Her father died when she was a child and, since then, María remembers herself alone. At 30 she had an anxiety attack and the first prescription for pills arrived, a sustained consumption that only interrupted her pregnancy. Six years ago, immersed in a failed marriage, another death came, that of her brother, and she collapsed. "I hung out with toxic people and decided to give it a try," she admits.

Guilt and sadness

And the thing with the skein happened. He stopped working and delegated the care of his then 10-year-old son to others. One day Maria wanted to get away "with

50 or 60 pills

, a bottle of wine and a gram of cocaine." Her intention was to die, but the next morning she woke up. "I think I just wanted to get attention, but I'm miraculously alive." Last summer she decided to enter a Proyecto Hombre women's therapeutic community. She arrived sad, carrying the guilt of leaving out her teenage son and her elderly mother. She had peeled the first one's piggy bank, the second one's account and her own. "At first I led a double life.

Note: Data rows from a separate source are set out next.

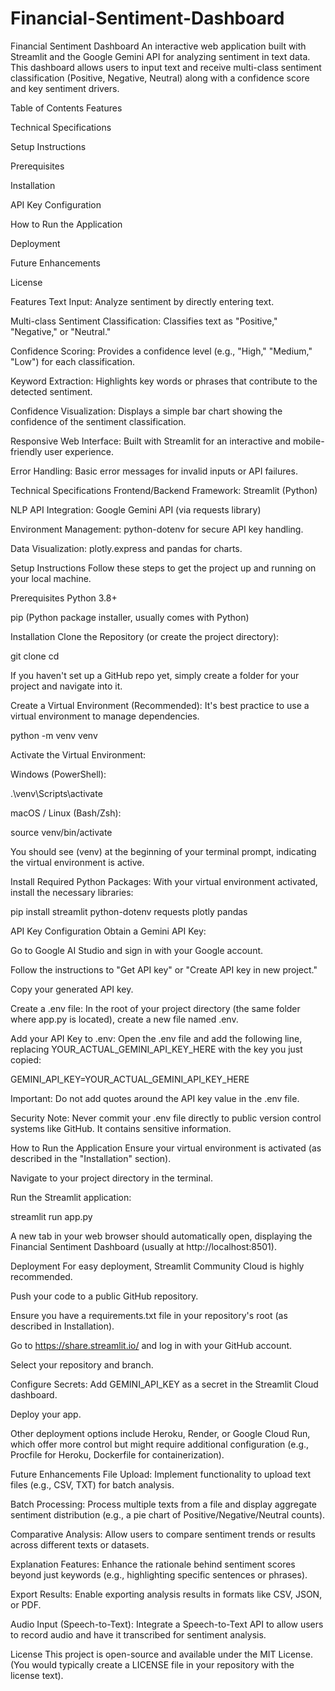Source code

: # Financial-Sentiment-Dashboard
Financial Sentiment Dashboard
An interactive web application built with Streamlit and the Google Gemini API for analyzing sentiment in text data. This dashboard allows users to input text and receive multi-class sentiment classification (Positive, Negative, Neutral) along with a confidence score and key sentiment drivers.

Table of Contents
Features

Technical Specifications

Setup Instructions

Prerequisites

Installation

API Key Configuration

How to Run the Application

Deployment

Future Enhancements

License

Features
Text Input: Analyze sentiment by directly entering text.

Multi-class Sentiment Classification: Classifies text as "Positive," "Negative," or "Neutral."

Confidence Scoring: Provides a confidence level (e.g., "High," "Medium," "Low") for each classification.

Keyword Extraction: Highlights key words or phrases that contribute to the detected sentiment.

Confidence Visualization: Displays a simple bar chart showing the confidence of the sentiment classification.

Responsive Web Interface: Built with Streamlit for an interactive and mobile-friendly user experience.

Error Handling: Basic error messages for invalid inputs or API failures.

Technical Specifications
Frontend/Backend Framework: Streamlit (Python)

NLP API Integration: Google Gemini API (via requests library)

Environment Management: python-dotenv for secure API key handling.

Data Visualization: plotly.express and pandas for charts.

Setup Instructions
Follow these steps to get the project up and running on your local machine.

Prerequisites
Python 3.8+

pip (Python package installer, usually comes with Python)

Installation
Clone the Repository (or create the project directory):

git clone <your-github-repo-url>
cd <your-project-directory>

If you haven't set up a GitHub repo yet, simply create a folder for your project and navigate into it.

Create a Virtual Environment (Recommended):
It's best practice to use a virtual environment to manage dependencies.

python -m venv venv

Activate the Virtual Environment:

Windows (PowerShell):

.\venv\Scripts\activate

macOS / Linux (Bash/Zsh):

source venv/bin/activate

You should see (venv) at the beginning of your terminal prompt, indicating the virtual environment is active.

Install Required Python Packages:
With your virtual environment activated, install the necessary libraries:

pip install streamlit python-dotenv requests plotly pandas

API Key Configuration
Obtain a Gemini API Key:

Go to Google AI Studio and sign in with your Google account.

Follow the instructions to "Get API key" or "Create API key in new project."

Copy your generated API key.

Create a .env file:
In the root of your project directory (the same folder where app.py is located), create a new file named .env.

Add your API Key to .env:
Open the .env file and add the following line, replacing YOUR_ACTUAL_GEMINI_API_KEY_HERE with the key you just copied:

GEMINI_API_KEY=YOUR_ACTUAL_GEMINI_API_KEY_HERE

Important: Do not add quotes around the API key value in the .env file.

Security Note: Never commit your .env file directly to public version control systems like GitHub. It contains sensitive information.

How to Run the Application
Ensure your virtual environment is activated (as described in the "Installation" section).

Navigate to your project directory in the terminal.

Run the Streamlit application:

streamlit run app.py

A new tab in your web browser should automatically open, displaying the Financial Sentiment Dashboard (usually at http://localhost:8501).

Deployment
For easy deployment, Streamlit Community Cloud is highly recommended.

Push your code to a public GitHub repository.

Ensure you have a requirements.txt file in your repository's root (as described in Installation).

Go to https://share.streamlit.io/ and log in with your GitHub account.

Select your repository and branch.

Configure Secrets: Add GEMINI_API_KEY as a secret in the Streamlit Cloud dashboard.

Deploy your app.

Other deployment options include Heroku, Render, or Google Cloud Run, which offer more control but might require additional configuration (e.g., Procfile for Heroku, Dockerfile for containerization).

Future Enhancements
File Upload: Implement functionality to upload text files (e.g., CSV, TXT) for batch analysis.

Batch Processing: Process multiple texts from a file and display aggregate sentiment distribution (e.g., a pie chart of Positive/Negative/Neutral counts).

Comparative Analysis: Allow users to compare sentiment trends or results across different texts or datasets.

Explanation Features: Enhance the rationale behind sentiment scores beyond just keywords (e.g., highlighting specific sentences or phrases).

Export Results: Enable exporting analysis results in formats like CSV, JSON, or PDF.

Audio Input (Speech-to-Text): Integrate a Speech-to-Text API to allow users to record audio and have it transcribed for sentiment analysis.

License
This project is open-source and available under the MIT License. (You would typically create a LICENSE file in your repository with the license text).
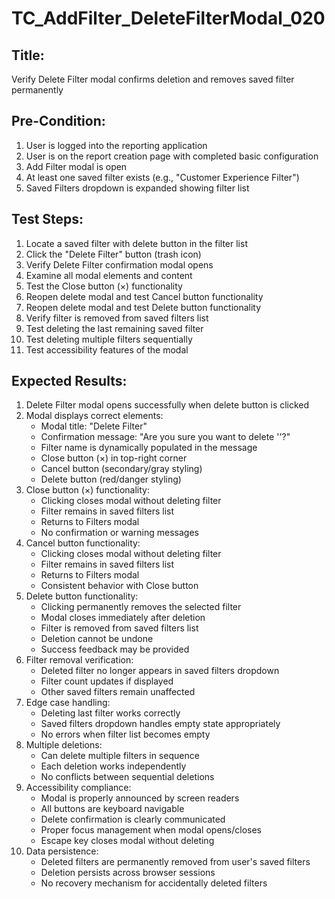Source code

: # TC_AddFilter_DeleteFilterModal_020

## Title:
Verify Delete Filter modal confirms deletion and removes saved filter permanently

## Pre-Condition:
1. User is logged into the reporting application
2. User is on the report creation page with completed basic configuration
3. Add Filter modal is open
4. At least one saved filter exists (e.g., "Customer Experience Filter")
5. Saved Filters dropdown is expanded showing filter list

## Test Steps:
1. Locate a saved filter with delete button in the filter list
2. Click the "Delete Filter" button (trash icon)
3. Verify Delete Filter confirmation modal opens
4. Examine all modal elements and content
5. Test the Close button (×) functionality
6. Reopen delete modal and test Cancel button functionality
7. Reopen delete modal and test Delete button functionality
8. Verify filter is removed from saved filters list
9. Test deleting the last remaining saved filter
10. Test deleting multiple filters sequentially
11. Test accessibility features of the modal

## Expected Results:
1. Delete Filter modal opens successfully when delete button is clicked
2. Modal displays correct elements:
   - Modal title: "Delete Filter"
   - Confirmation message: "Are you sure you want to delete '<Filter Name>'?"
   - Filter name is dynamically populated in the message
   - Close button (×) in top-right corner
   - Cancel button (secondary/gray styling)
   - Delete button (red/danger styling)
3. Close button (×) functionality:
   - Clicking closes modal without deleting filter
   - Filter remains in saved filters list
   - Returns to Filters modal
   - No confirmation or warning messages
4. Cancel button functionality:
   - Clicking closes modal without deleting filter
   - Filter remains in saved filters list
   - Returns to Filters modal
   - Consistent behavior with Close button
5. Delete button functionality:
   - Clicking permanently removes the selected filter
   - Modal closes immediately after deletion
   - Filter is removed from saved filters list
   - Deletion cannot be undone
   - Success feedback may be provided
6. Filter removal verification:
   - Deleted filter no longer appears in saved filters dropdown
   - Filter count updates if displayed
   - Other saved filters remain unaffected
7. Edge case handling:
   - Deleting last filter works correctly
   - Saved filters dropdown handles empty state appropriately
   - No errors when filter list becomes empty
8. Multiple deletions:
   - Can delete multiple filters in sequence
   - Each deletion works independently
   - No conflicts between sequential deletions
9. Accessibility compliance:
   - Modal is properly announced by screen readers
   - All buttons are keyboard navigable
   - Delete confirmation is clearly communicated
   - Proper focus management when modal opens/closes
   - Escape key closes modal without deleting
10. Data persistence:
    - Deleted filters are permanently removed from user's saved filters
    - Deletion persists across browser sessions
    - No recovery mechanism for accidentally deleted filters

My husband didn't realize and I used it secretly, at home, so that no one would see me, but the child noticed that something was wrong with me," she says.

In March, taking advantage of the wake of 8M, entities such as Proyecto Hombre and the UNAD (Addiction Care Network) have launched campaigns (

'#MujeresConProyecto' and 'Don't get lost. Put the focus'

, respectively) to denounce the double stigma social situation that addicted women suffer. They hide and take 10 years longer than them to ask for help and access resources. And when they arrive, they do so on the edge of everything, like María. They also explain that according to the reports of the National Drug Plan, women only surpass men in one specific consumption: hypnosedatives, that is, pills for anxiety and insomnia, that is, lorazepam and company. The 'Ages' survey, from the Ministry of Health, says that 16% of women between 15 and 64 years old consume them, compared to 10.3% of men.

Ana Macías is technical director of Prevention and Treatment Programs at Fundación Aldaba-Proyecto Hombre Valladolid: "The empty nest, loneliness, unhappiness, stress, emotional discomfort, work, physical fatigue and mental burden are for "risk factors for the consumption of alcohol, psychotropic drugs and other drugs as a poorly understood form of evasion". That is, they are not habits associated with partying, but with problems.

At the center, for María, routines began, order, getting up at 7 in the morning, five meals a day, therapies, confessions, coexistence. "When I arrived I went 15 days without speaking to anyone. In the room I had, they assigned me the top bunk. I could barely get up there." She no longer takes benzodiazepines (widely prescribed as an anxiolytic, to sleep, to overcome bad spells, etc.) and also hopes to stop her half-pill of antidepressant. She now returns to her mother's house on weekends (she separated from her), exercises, eats vegetables and has lost 10 kilos. "I feel rejuvenated.

I want to live

," she says, and the inevitable illusion slips into her words.

Your needs, always the latest

He wants to get his driving license and work, although not in hospitality, as he has done before ("Too dangerous"), but in an agricultural canning factory. He has been lucky enough not to relapse, that ghost that always accompanies an addict: "When I get out, I can't keep in touch with other colleagues at the center. It's risky." In his future plans is his son, of course: "he's going to be 16. Before, he wanted to be a computer scientist, but for me, he wants to do Psychology."

Ana Macías explains that this addict profile "is slow to ask for help because social mandates say that women are caregivers and their needs are always left behind." Furthermore, "male consumption has to do with social relationships and leadership, but they do it alone, to alleviate her discomfort." The fear of losing custody of the children and the gender stigmas, which link women's consumption to

sexual promiscuity

and the concepts of

a bad mother

, bad daughter and bad wife, keep them even more invisible: "That is why resources are necessary where they are well and we can offer a biopsychosocial approach adapted to women," he concludes.